Naissance 1540 ou 1545
Douai
 Pays-Bas des Habsbourg
Décès
Prague
Saint-Empire romain germanique
Activité principale compositeur
Style École des polyphonistes néerlandais

Biographie

Regnart est le patronyme d’une famille de musiciens, originaires des Pays-Bas et actifs dans la seconde moitié du XVIe siècle.

Famille nombreuse

Un des cinq frères, Augustin[1], était chanoine de l’église Saint-Pierre à Lille[2]. Ce Regnart est l’éditeur d’un recueil publié à Douai en 1590, comprenant 39 motets de quatre à six voix composés par ses quatre frères : Francis, Jacob, Paschasius et Charles. À juste titre, l’opus porte sur son frontispice le psaume 132 (Ecce quam bonum et quam jucundum fratres habitare in unum)[3]. Le titre complet de l’ouvrage est : Novae Cantiones Sacrae, 4, 5 et 6 vocum turn Instrurnentorum cuivis generi turn vivas voci aptissimas, autoribus Francisco, Jacobo, Pascasio, Carolo Regnart, fratribus germanis. Des quatre frères, deux obtinrent une position de premier plan comme compositeur, notamment Francis et Jacob. Les autres ne sont représentés chacun que par trois motets dans la collection. Au demeurant, leurs carrières musicales ne sont pas documentées.

À propos de son frère Francis, Augustin raconte qu’il aurait continué ses études à l’Université de Douai et à la cathédrale Notre-Dame de Tournai. Excepté ses 24 motets de la collection mentionnée ci-dessus, Francis Regnart est surtout connu par son recueil de 50 chansons à quatre et cinq voix, Poésies de Ronsard et autres, publié initialement à Douai en 1575 par Jean Bogaerd, puis à Paris en 1579 par Adrian Le Roy et Robert Ballard[4]. Fétis, l'éminent musicologue belge du XIXe siècle fait mention d’un autre recueil, Missae tres a 4-5, de Francis Regnart, publié par Christophe Plantin en 1582, mais dont il ne reste aucune trace dans la bibliographie de Goovaerts, et Eitner ne le mentionne non plus.

La carrière de Jacob

On est mieux renseigné sur la vie et l’œuvre de Jacob, qui reçut, vraisemblablement, sa formation dans sa ville natale, Douai, et qui séjourna sans doute en Italie pour une courte période au début de sa carrière.

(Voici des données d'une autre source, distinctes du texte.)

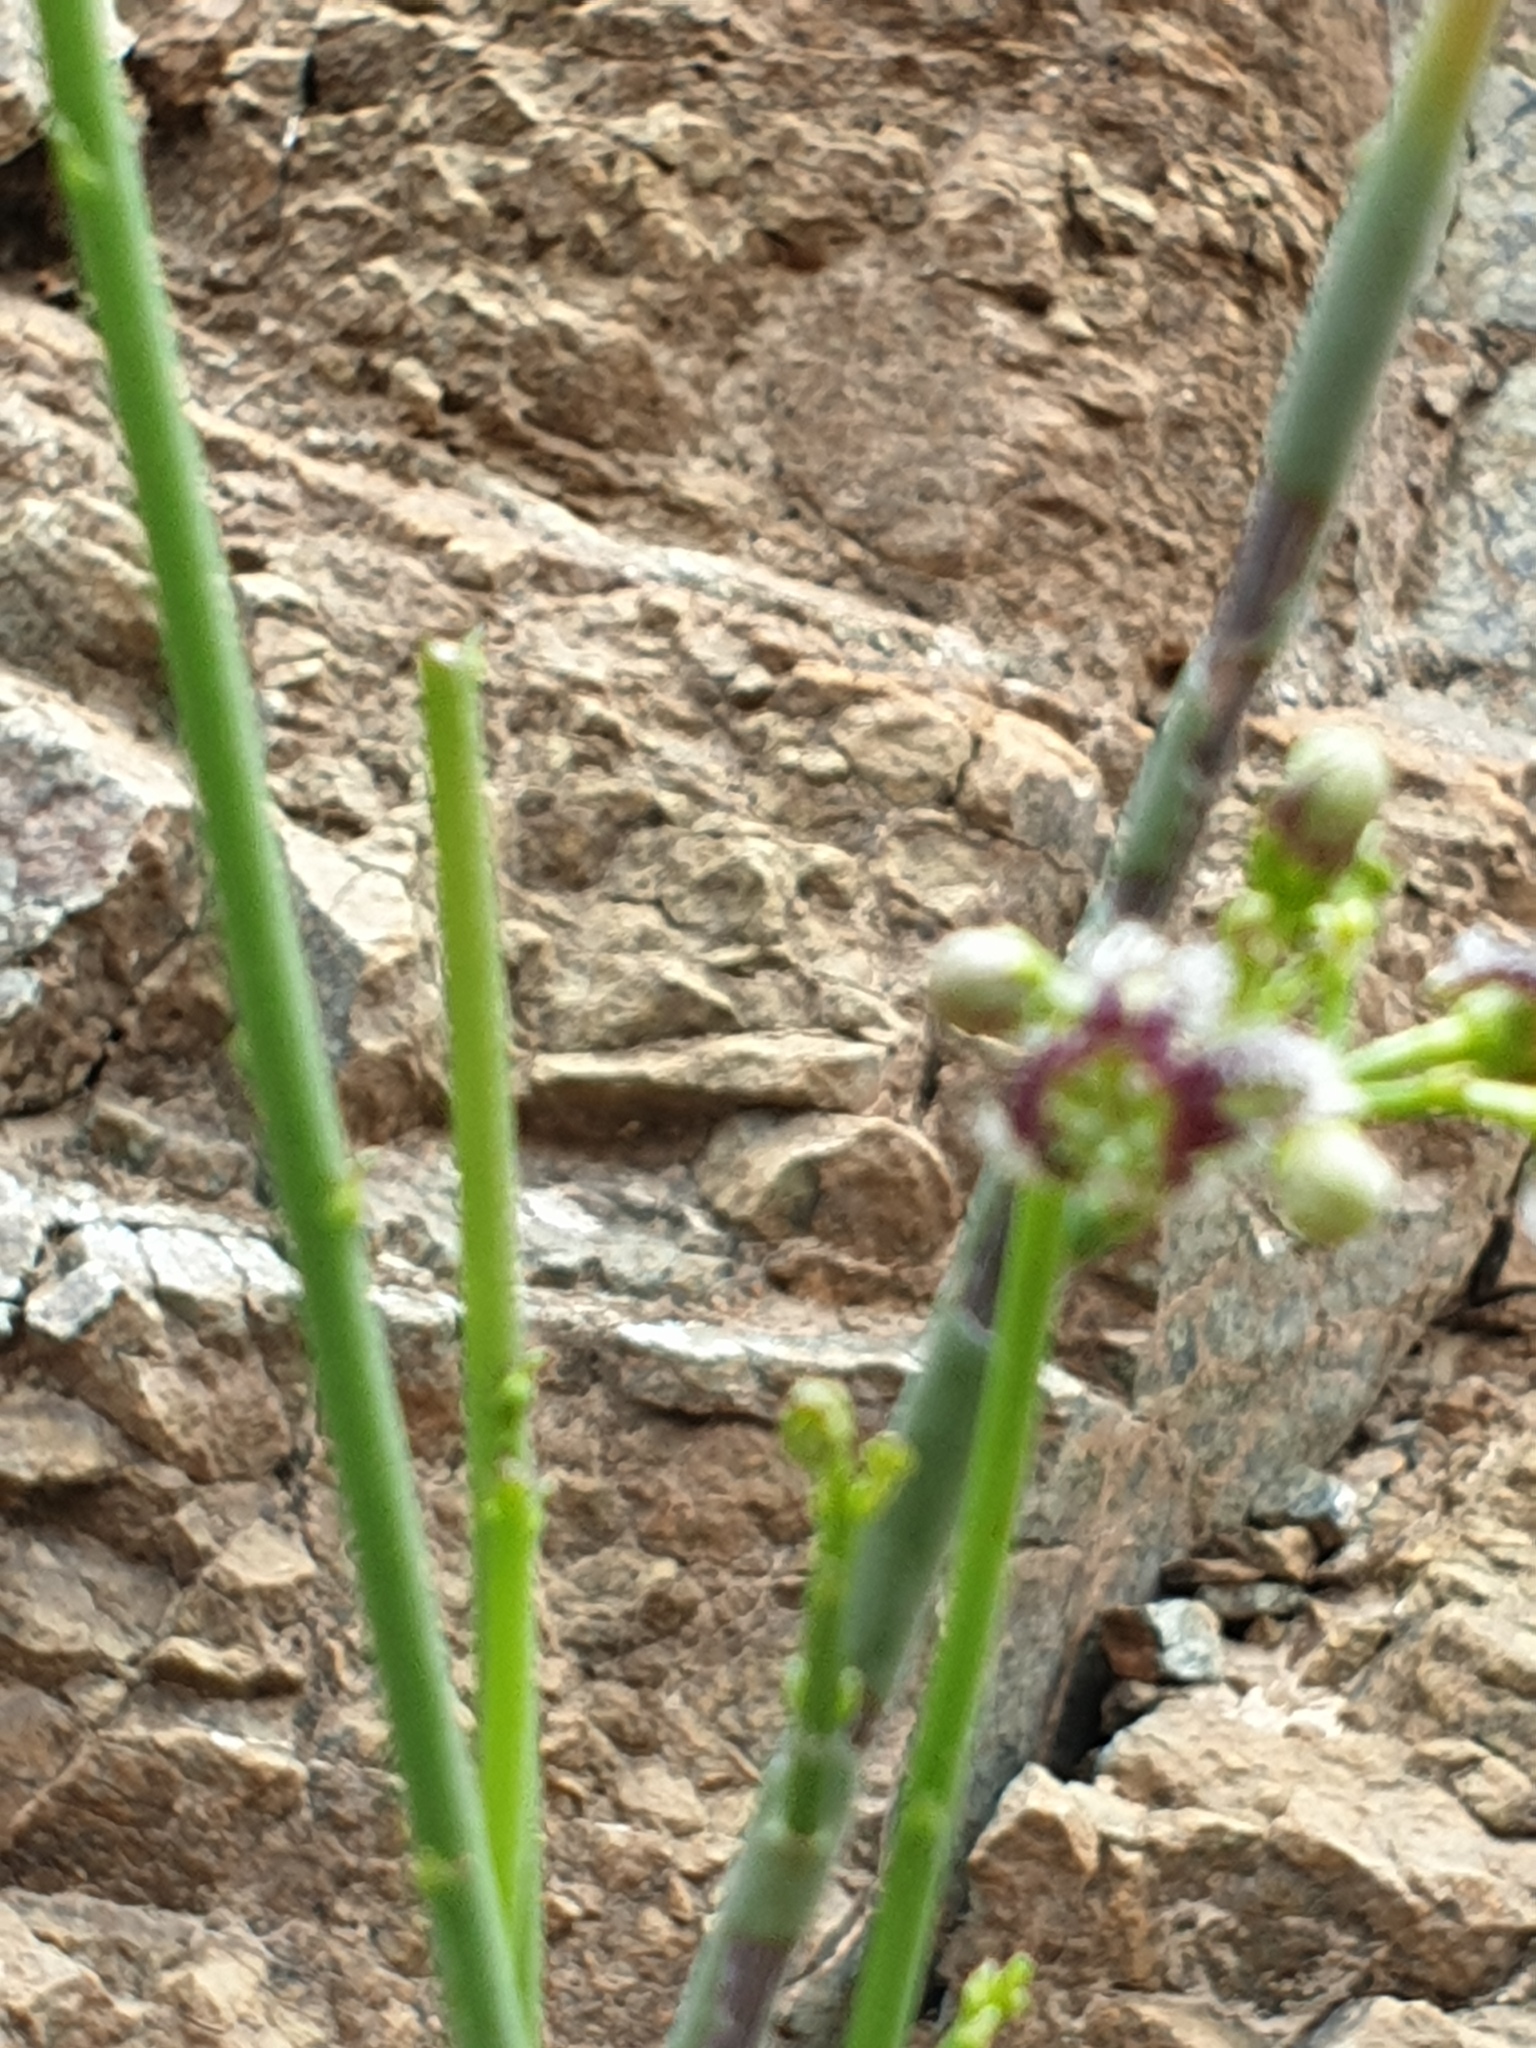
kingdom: Plantae
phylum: Tracheophyta
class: Magnoliopsida
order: Gentianales
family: Apocynaceae
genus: Periploca
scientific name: Periploca aphylla
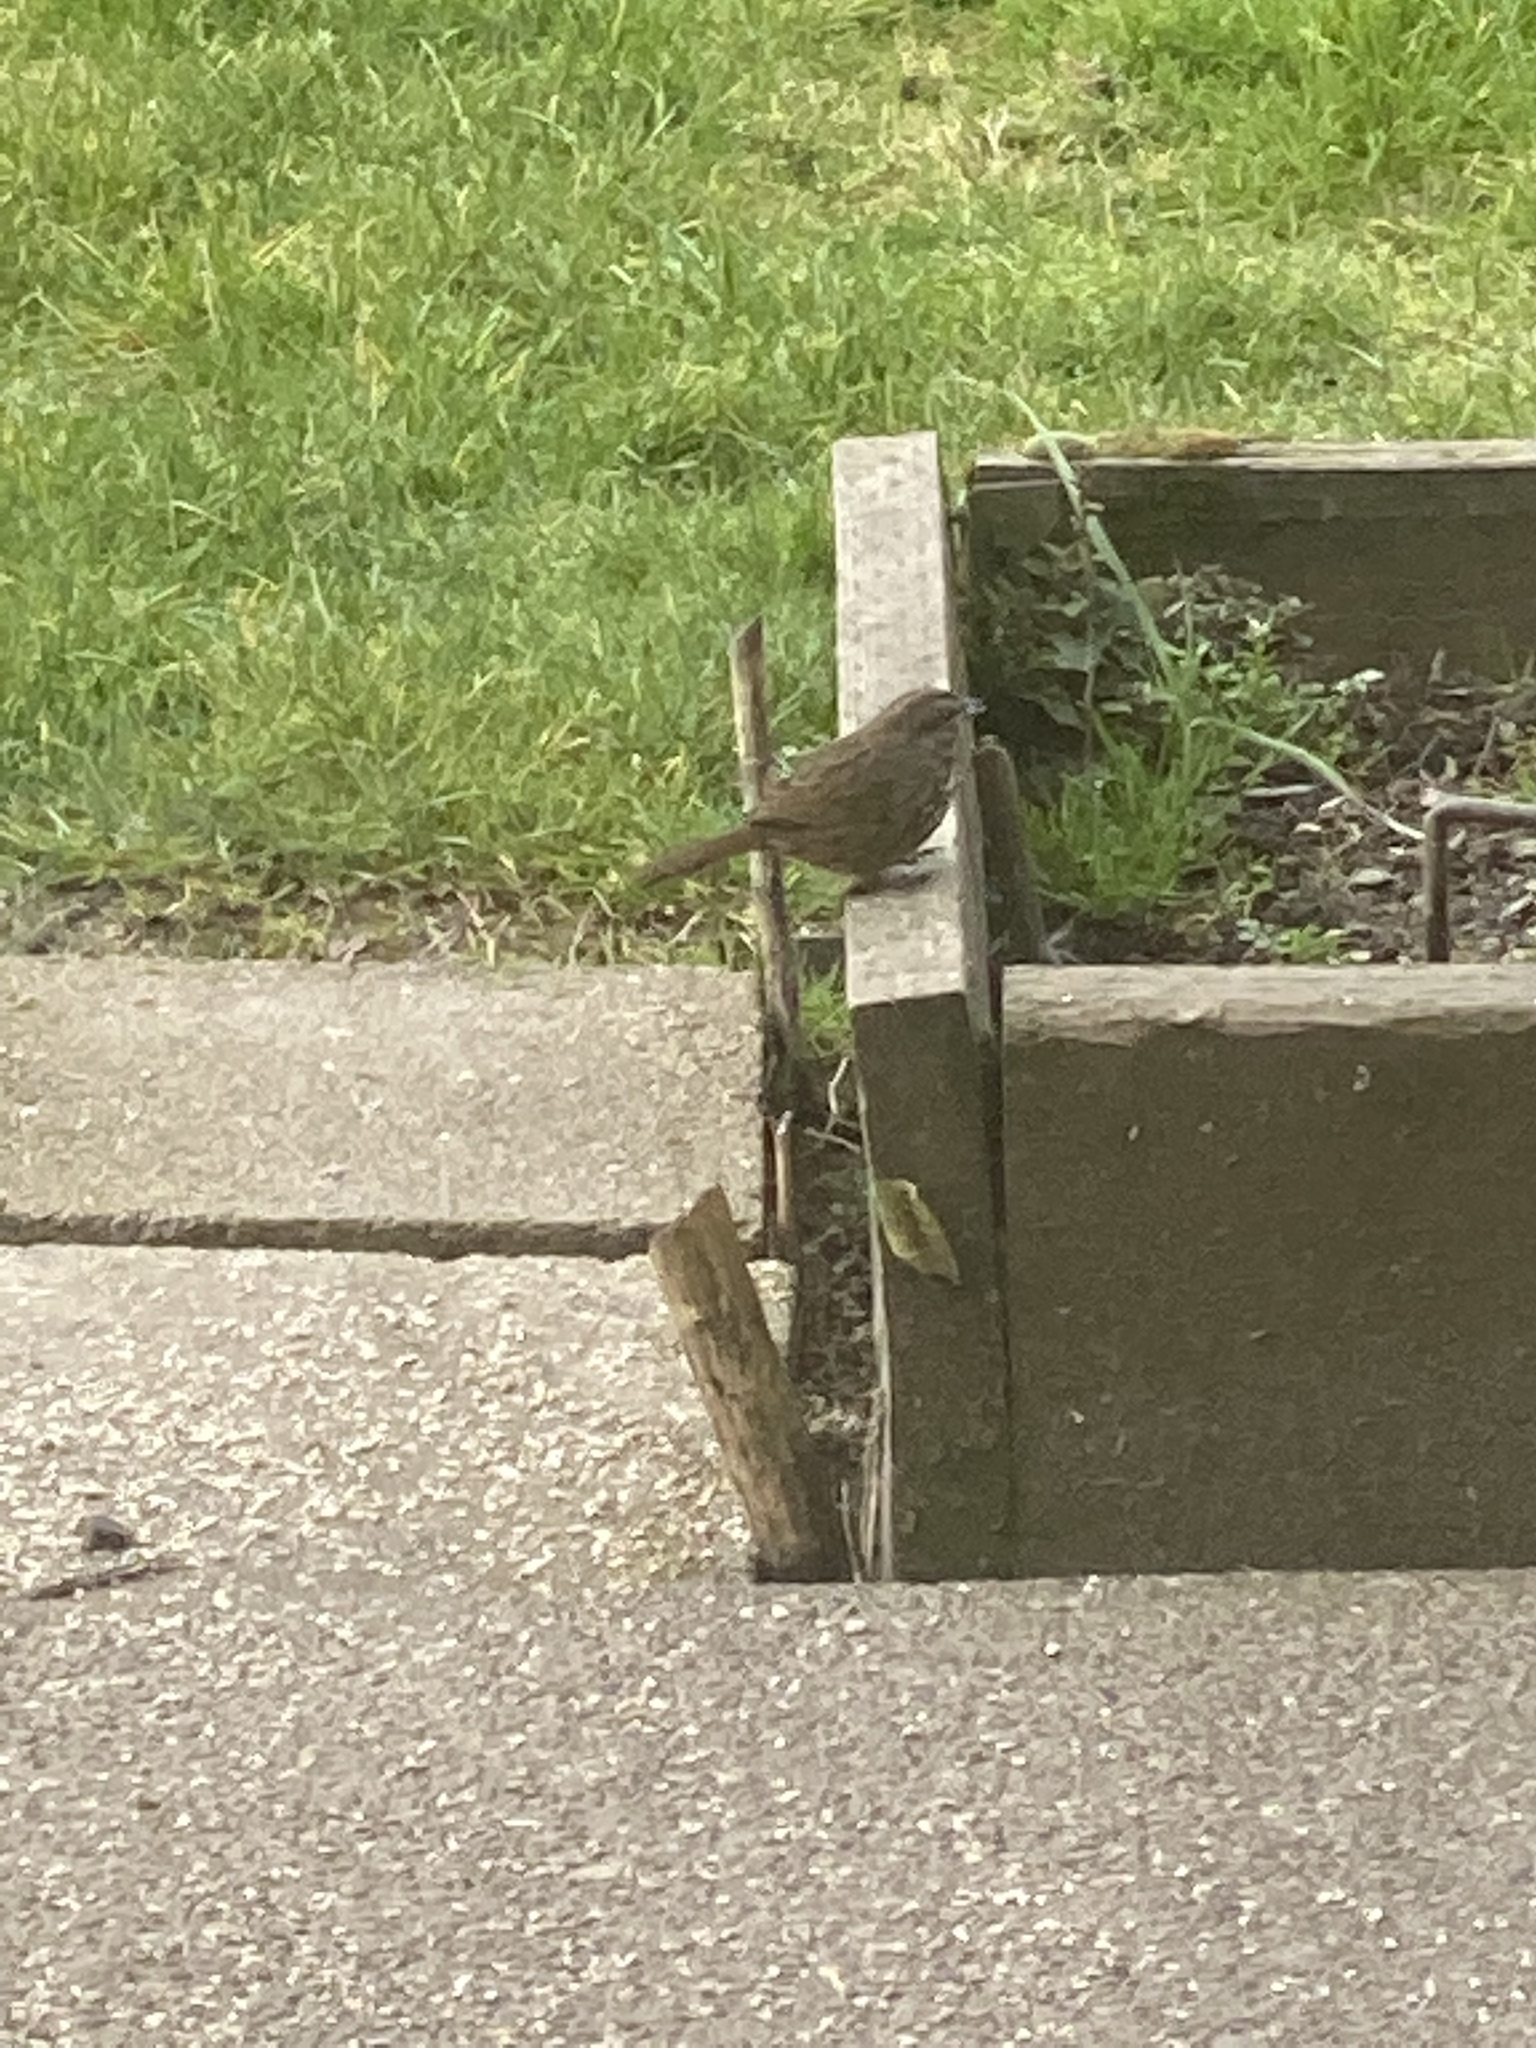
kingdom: Animalia
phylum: Chordata
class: Aves
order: Passeriformes
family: Passerellidae
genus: Melospiza
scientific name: Melospiza melodia
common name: Song sparrow
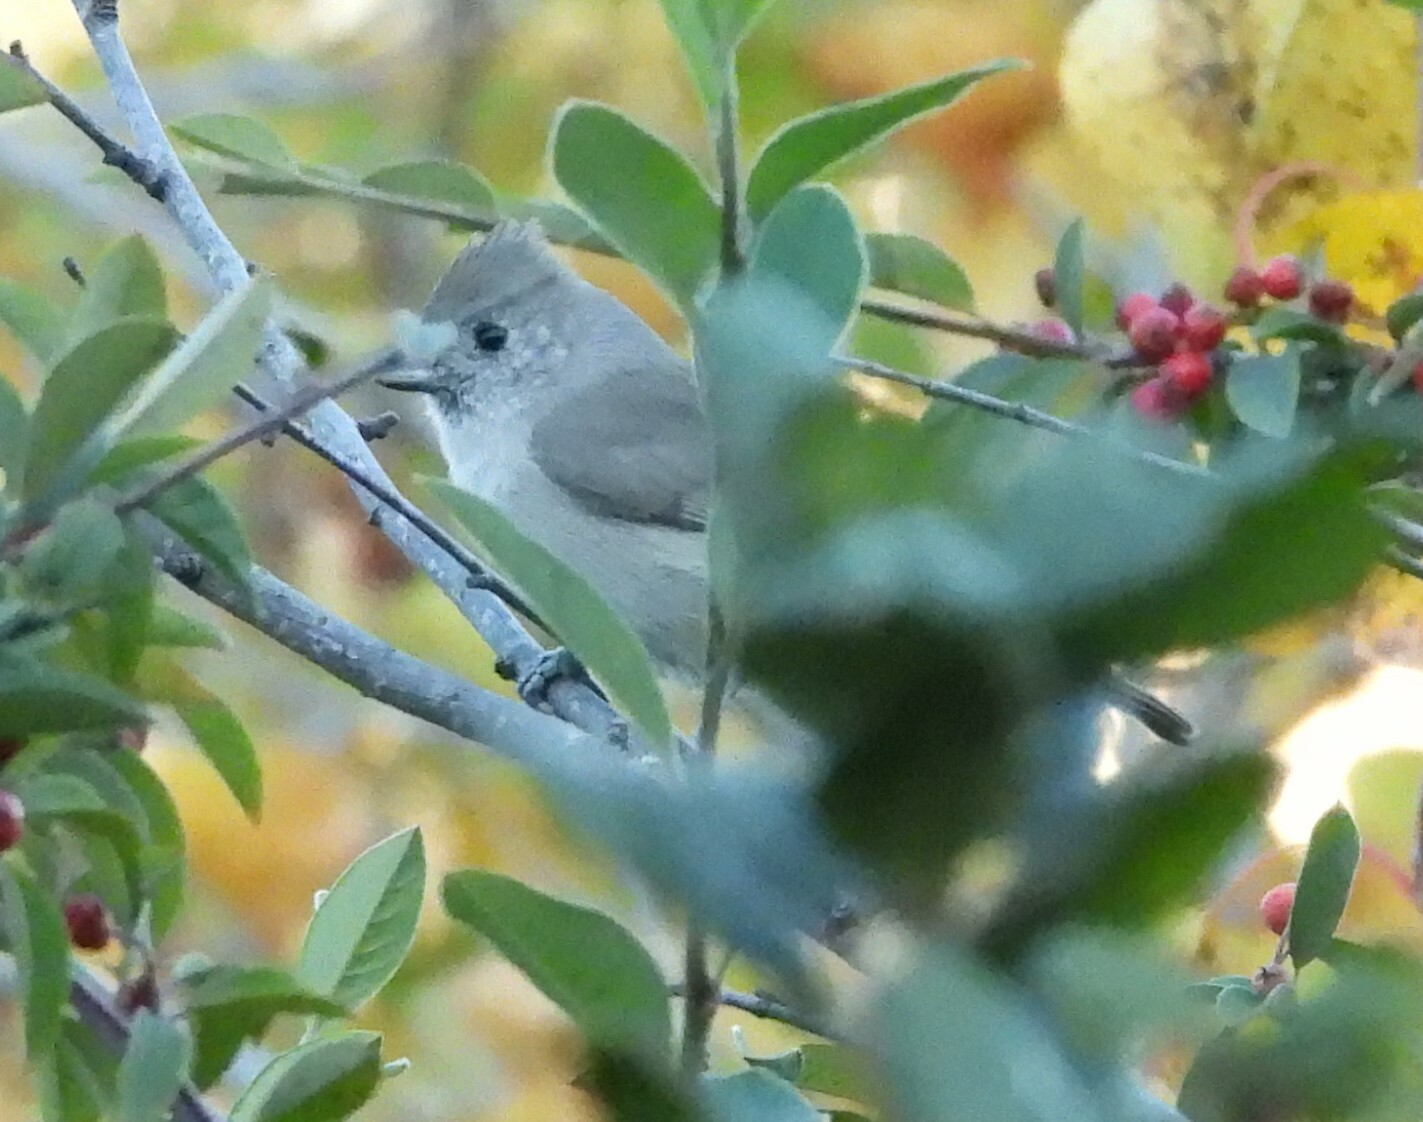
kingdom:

Très jeune, il fut reçu - et, d’après son propre témoignage, depuis 1557 - comme alumnus à la chapelle (Hofkapelle) de la cour impériale, à Vienne et à Prague. En 1564, il fut nommé ténor de la chapelle impériale. La même année, les premières œuvres imprimées de Regnart parurent. Deux ans plus tard, en tant que membre de la chapelle impériale, il dut accompagner l’empereur Maximilien II du Saint-Empire romain germanique à la Diète d'Augsbourg. Il étudia en Italie de 1568 à 1570. En 1573, il est répertorié comme précepteur de musique des enfants de chœur, position qu’il aurait occupée depuis novembre 1570. Le premier fruit de ses études vit le jour en 1574 sous l'aspect d'un recueil intitulé Il primo libro delle canzone italiane.

À la mort de Maximilien en 1576, le successeur de celui-ci, l’empereur Rodolphe II, l’incorpora dans sa propre chapelle musicale. En octobre 1579, il aurait été vice-maître de chapelle (vice-Kapellmeister), succédant à Alard du Gaucquier ; l’année suivante, Orlando di Lasso suggéra son nom comme successeur d'Antonio Scandello dans la position, vacante depuis la mort de celui-ci, de maître de chapelle à Dresde en Saxe et il fut nommé par l’électeur Auguste Ier de Saxe en 1580. Toutefois, comme Regnart préférait travailler sous les Habsbourg, il rejeta l’offre.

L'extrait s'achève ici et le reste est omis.